Rombongan DPRD yang tergabung dalam Komisi I, sempat menggelar sorotan publik terhadap sebuah surat dengan kop desa yang memuat kesepakatan pungutan bagi pelaku PETI.
Ketua Komisi I, Muhammad Irfain menegaskan bahwa persoalan ini bukan hal sepele. Menurutnya, ada dua pelanggaran yang sangat krusial, yaitu aktivitas tambang ilegal dan surat pungutan yang menggunakan kop desa.
Namun, hingga kini Rapat Dengar Pendapat (RDP) lintas komisi yang dijanjikan DPRD Parigi Moutong belum juga digelar.
Sedangkan, kasus makin menjadi sorotan ketika muncul dokumen berita acara musyawarah desa yang menyebut setiap pengusaha PETI di Desa Sipayo, wajib memberikan pungutan Rp10 juta per unit alat berat. Dokumen tersebut diteken oleh Kades dan Ketua BPD.
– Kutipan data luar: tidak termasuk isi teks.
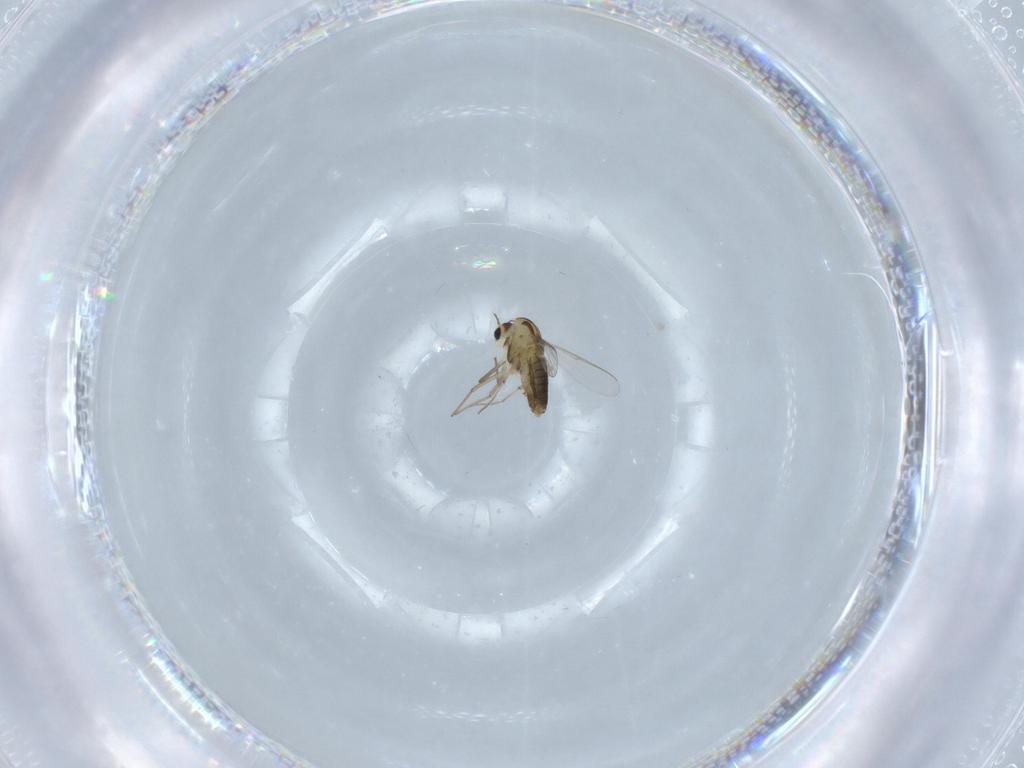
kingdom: Animalia
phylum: Arthropoda
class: Insecta
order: Diptera
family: Chironomidae
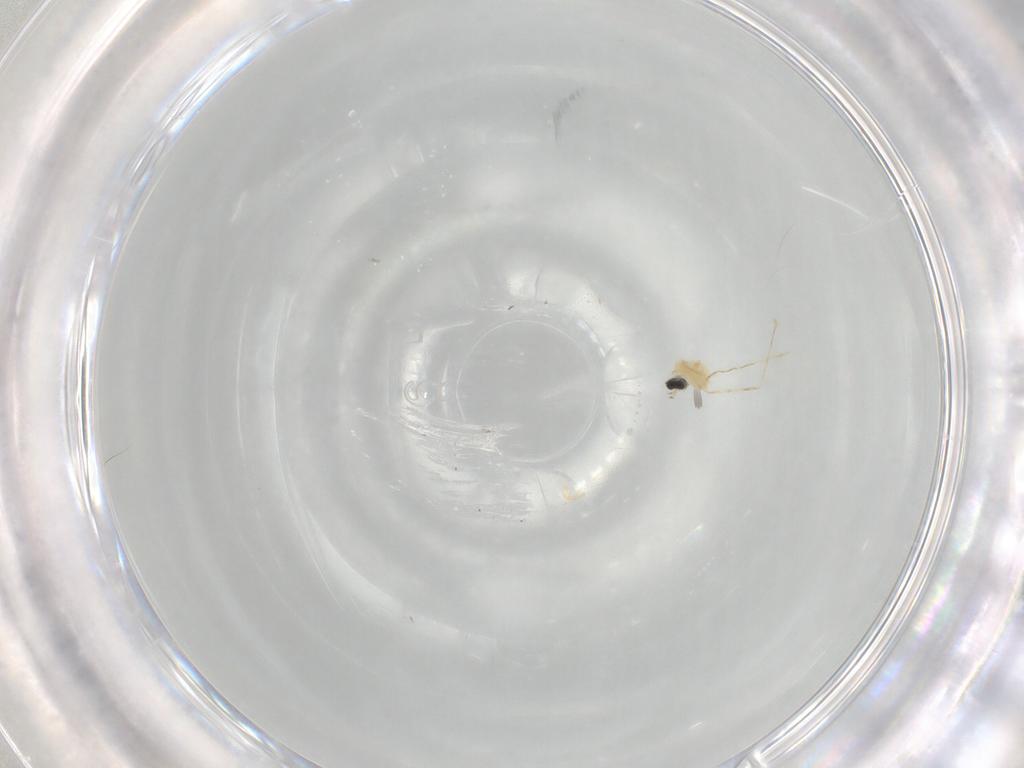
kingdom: Animalia
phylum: Arthropoda
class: Insecta
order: Diptera
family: Cecidomyiidae
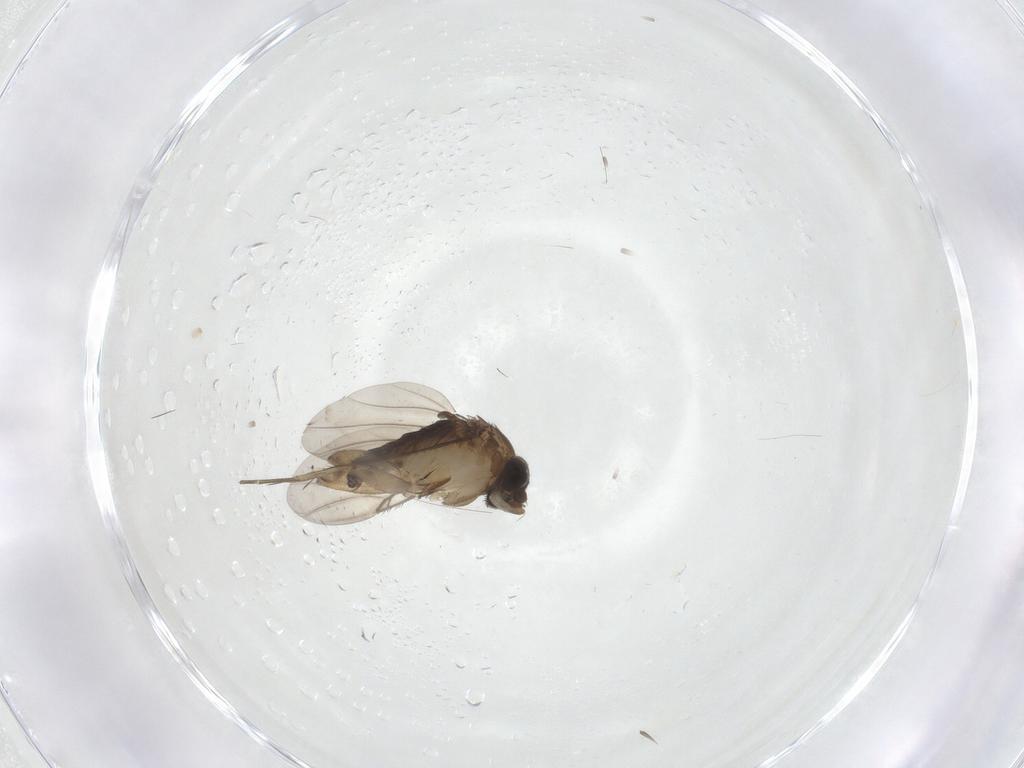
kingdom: Animalia
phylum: Arthropoda
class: Insecta
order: Diptera
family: Phoridae
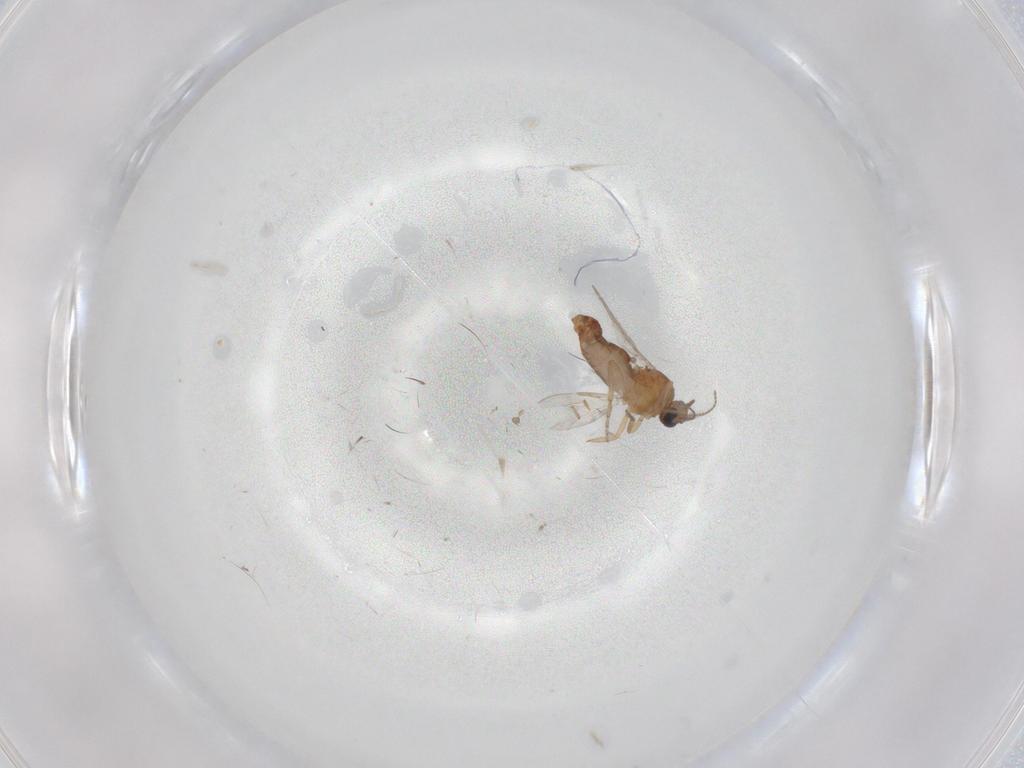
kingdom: Animalia
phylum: Arthropoda
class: Insecta
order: Diptera
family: Ceratopogonidae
Dalam kasus ini, Polres Parigi Moutong telah memanggil Kades Sipayo, Nurdin Ilo Ilo, untuk memberikan klarifikasi terkait surat yang diduga melegalkan aktivitas PETI tersebut.
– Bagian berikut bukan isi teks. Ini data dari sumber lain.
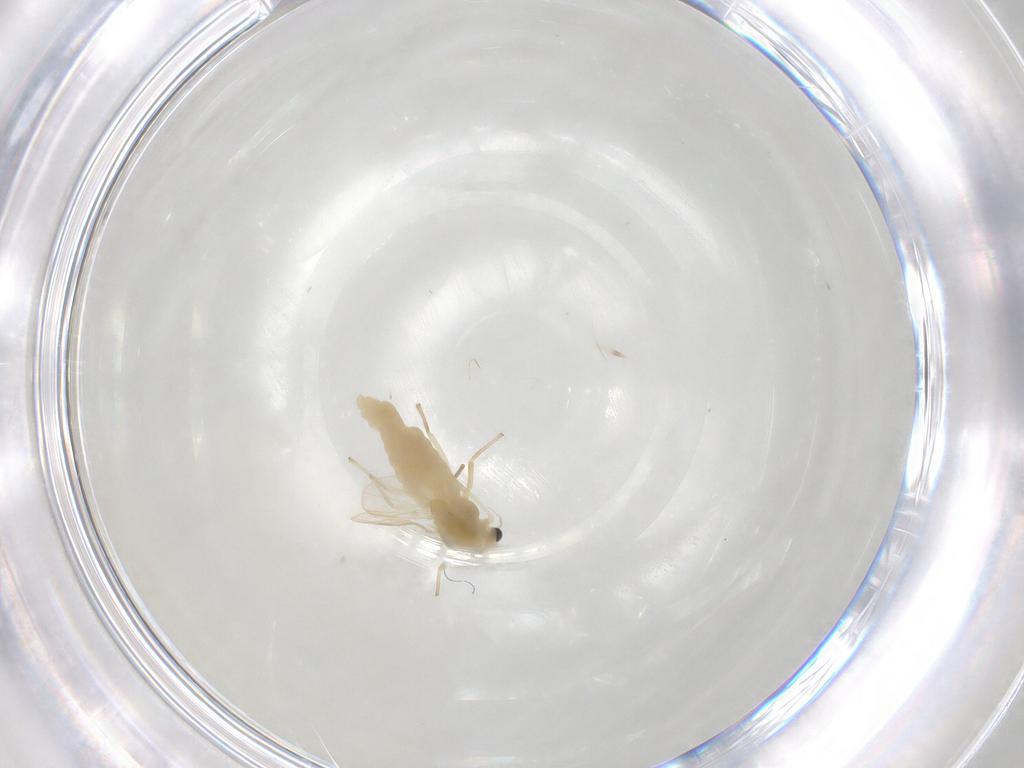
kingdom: Animalia
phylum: Arthropoda
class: Insecta
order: Diptera
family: Chironomidae
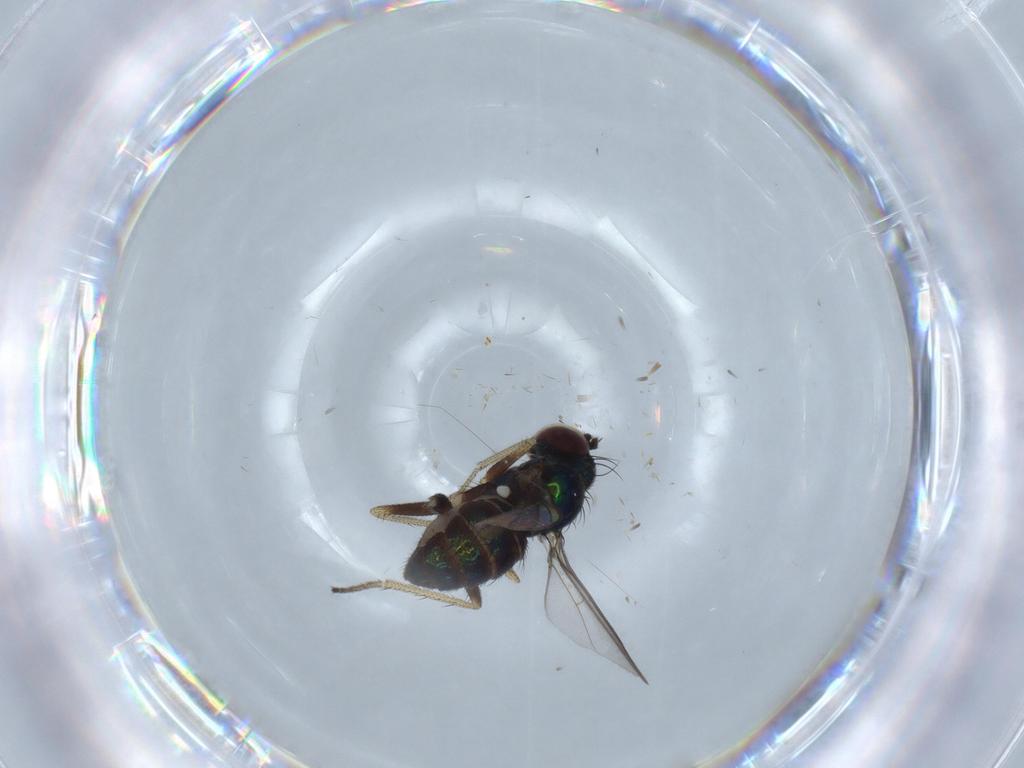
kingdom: Animalia
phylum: Arthropoda
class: Insecta
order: Diptera
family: Dolichopodidae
“Karena ada surat yang ramai di media, kita klarifikasi. Hari ini pemeriksaan masih berlangsung, hasilnya nanti kita sampaikan setelah rampung,” ujar Kapolres beberapa waktu lalu.
Terlepas dari aktivitas di ranah penegakan hukum, publik masih menunggu langkah legislatif berupa pembentukan Panitia Khusus (Pansus) terkait PETI di Parigi Moutong.
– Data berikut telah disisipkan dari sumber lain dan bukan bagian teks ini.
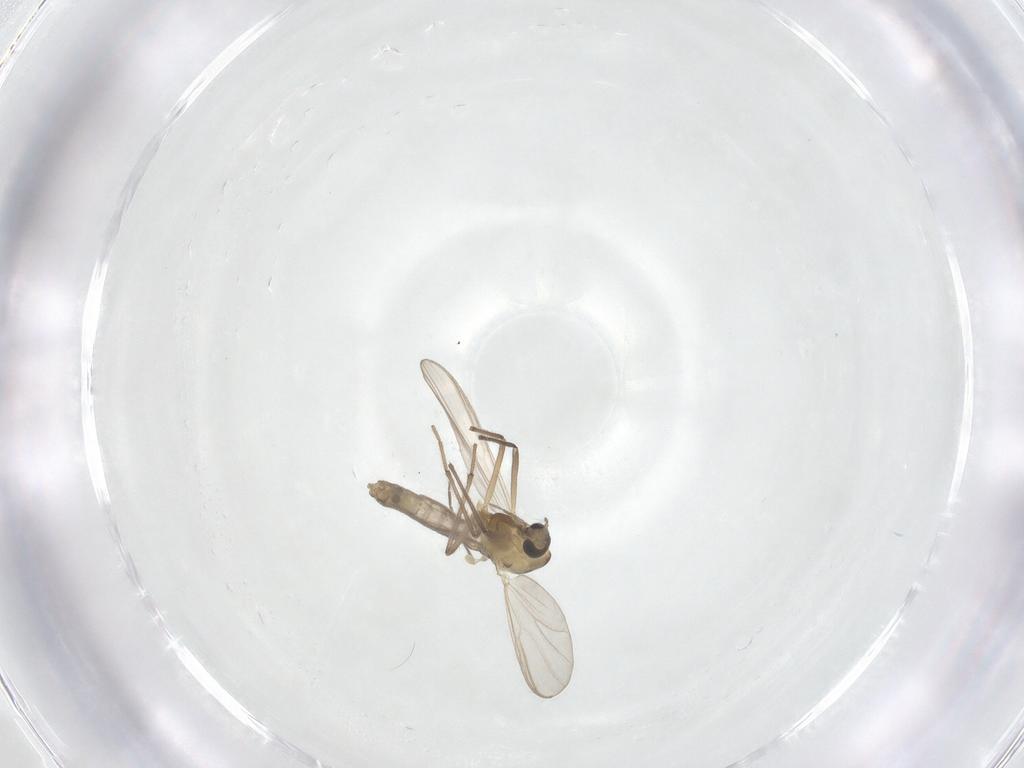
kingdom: Animalia
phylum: Arthropoda
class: Insecta
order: Diptera
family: Chironomidae
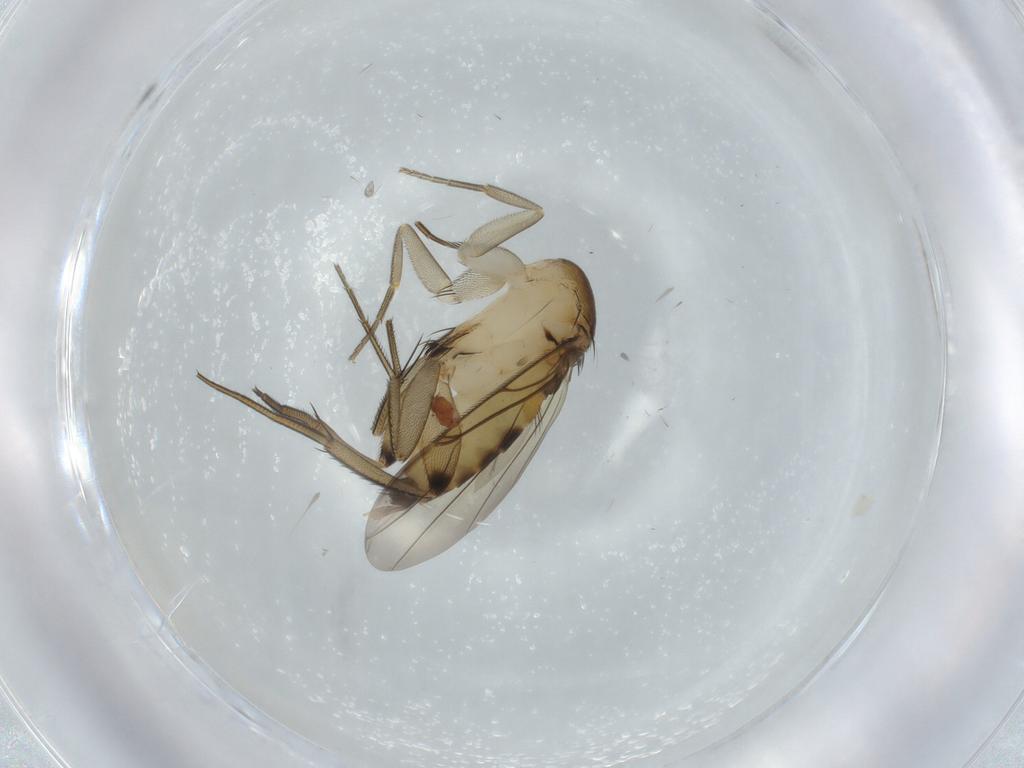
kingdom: Animalia
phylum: Arthropoda
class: Insecta
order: Diptera
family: Phoridae
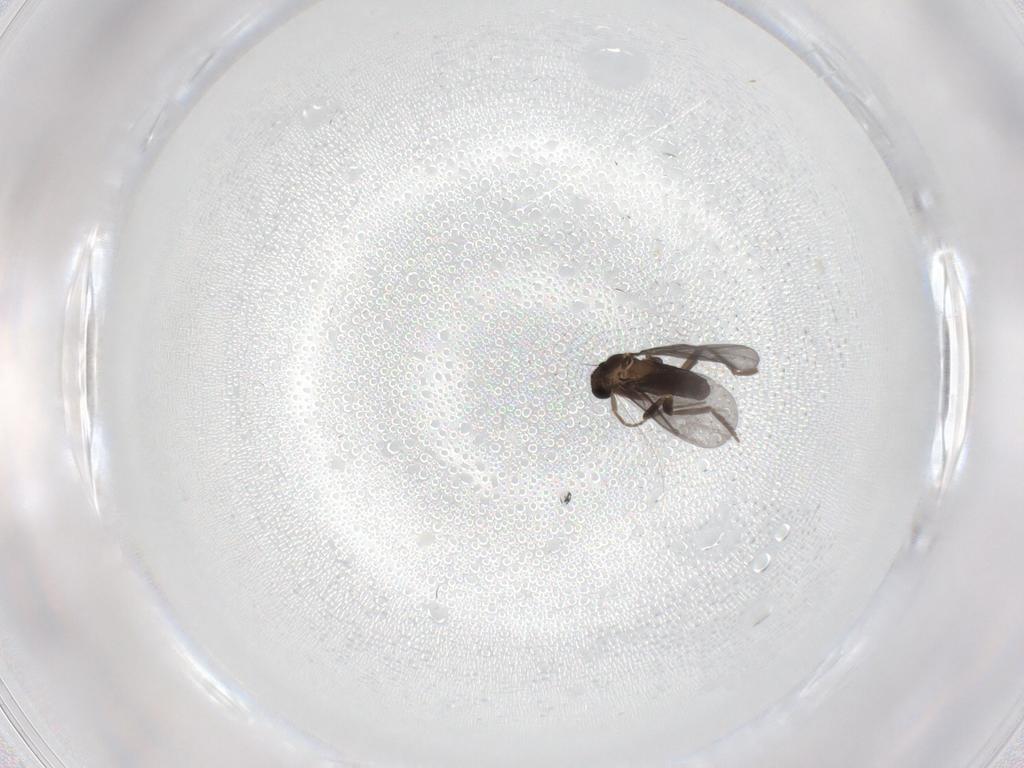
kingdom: Animalia
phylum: Arthropoda
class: Insecta
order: Diptera
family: Phoridae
DPRD setempat, sebelumnya menyatakan akan membentuk Pansus menyikapi banyaknya aktivitas pertambangan ilegal.
Masyarakat dan sejumlah aktivis menilai, kurangnya transparansi dan lambannya proses justru memperkuat anggapan, bahwa jaringan PETI di Sipayo telah kebal hukum.
“Tambang ilegal bukan hanya soal kerusakan lingkungan, tapi juga soal tata kelola yang tak jelas. Janji DPRD harus segera ditepati.” kata salah satu warga Sipayo.
Kini, publik menaruh perhatian pada siapa yang akan lebih cepat bertindak. Apakah lembaga legislatif yang mangkrak langkahnya, atau aparat penegak hukum yang mulai bergerak, demi mencegah PETI dan pungutan liar di Sipayo. (*/AF)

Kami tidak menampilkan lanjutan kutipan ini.